Work order
The expected response is the entire set of entries, copied exactly.

*****

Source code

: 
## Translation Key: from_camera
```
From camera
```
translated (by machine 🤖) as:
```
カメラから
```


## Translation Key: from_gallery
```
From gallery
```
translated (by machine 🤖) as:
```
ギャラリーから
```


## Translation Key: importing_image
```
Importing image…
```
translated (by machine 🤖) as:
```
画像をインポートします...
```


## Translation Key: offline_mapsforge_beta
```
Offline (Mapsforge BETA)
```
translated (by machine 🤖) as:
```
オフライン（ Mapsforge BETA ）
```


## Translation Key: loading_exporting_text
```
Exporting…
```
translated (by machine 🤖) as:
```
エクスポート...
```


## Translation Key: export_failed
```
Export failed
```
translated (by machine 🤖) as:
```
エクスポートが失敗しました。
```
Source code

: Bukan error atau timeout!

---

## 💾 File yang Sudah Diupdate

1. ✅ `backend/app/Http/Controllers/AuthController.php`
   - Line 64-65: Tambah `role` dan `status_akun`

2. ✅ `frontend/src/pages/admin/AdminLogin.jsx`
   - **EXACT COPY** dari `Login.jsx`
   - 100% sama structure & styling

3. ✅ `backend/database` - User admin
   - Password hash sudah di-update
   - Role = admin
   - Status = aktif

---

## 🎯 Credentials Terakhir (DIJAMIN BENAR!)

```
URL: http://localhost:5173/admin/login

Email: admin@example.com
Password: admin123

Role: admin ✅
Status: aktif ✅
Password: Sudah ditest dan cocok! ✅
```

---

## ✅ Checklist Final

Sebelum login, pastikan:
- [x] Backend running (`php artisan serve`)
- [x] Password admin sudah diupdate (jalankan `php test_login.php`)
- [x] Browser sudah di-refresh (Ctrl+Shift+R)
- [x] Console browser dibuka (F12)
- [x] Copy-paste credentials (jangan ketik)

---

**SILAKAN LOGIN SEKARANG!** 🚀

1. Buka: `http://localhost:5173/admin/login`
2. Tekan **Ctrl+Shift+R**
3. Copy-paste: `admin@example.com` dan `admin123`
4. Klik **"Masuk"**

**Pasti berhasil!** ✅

*****

Task solution
Source code

: 
## Translation Key: from_camera
```
From camera
```
translated (by machine 🤖) as:
```
カメラから
```


## Translation Key: from_gallery
```
From gallery
```
translated (by machine 🤖) as:
```
ギャラリーから
```


## Translation Key: importing_image
```
Importing image…
```
translated (by machine 🤖) as:
```
画像をインポートします...
```


## Translation Key: offline_mapsforge_beta
```
Offline (Mapsforge BETA)
```
translated (by machine 🤖) as:
```
オフライン（ Mapsforge BETA ）
```


## Translation Key: loading_exporting_text
```
Exporting…
```
translated (by machine 🤖) as:
```
エクスポート...
```


## Translation Key: export_failed
```
Export failed
```
translated (by machine 🤖) as:
```
エクスポートが失敗しました。
```
Source code

: Bukan error atau timeout!

---

## 💾 File yang Sudah Diupdate

1. ✅ `backend/app/Http/Controllers/AuthController.php`
   - Line 64-65: Tambah `role` dan `status_akun`

2. ✅ `frontend/src/pages/admin/AdminLogin.jsx`
   - **EXACT COPY** dari `Login.jsx`
   - 100% sama structure & styling

3. ✅ `backend/database` - User admin
   - Password hash sudah di-update
   - Role = admin
   - Status = aktif

---

## 🎯 Credentials Terakhir (DIJAMIN BENAR!)

```
URL: http://localhost:5173/admin/login

Email: admin@example.com
Password: admin123

Role: admin ✅
Status: aktif ✅
Password: Sudah ditest dan cocok! ✅
```

---

## ✅ Checklist Final

Sebelum login, pastikan:
- [x] Backend running (`php artisan serve`)
- [x] Password admin sudah diupdate (jalankan `php test_login.php`)
- [x] Browser sudah di-refresh (Ctrl+Shift+R)
- [x] Console browser dibuka (F12)
- [x] Copy-paste credentials (jangan ketik)

---

**SILAKAN LOGIN SEKARANG!** 🚀

1. Buka: `http://localhost:5173/admin/login`
2. Tekan **Ctrl+Shift+R**
3. Copy-paste: `admin@example.com` dan `admin123`
4. Klik **"Masuk"**

**Pasti berhasil!** ✅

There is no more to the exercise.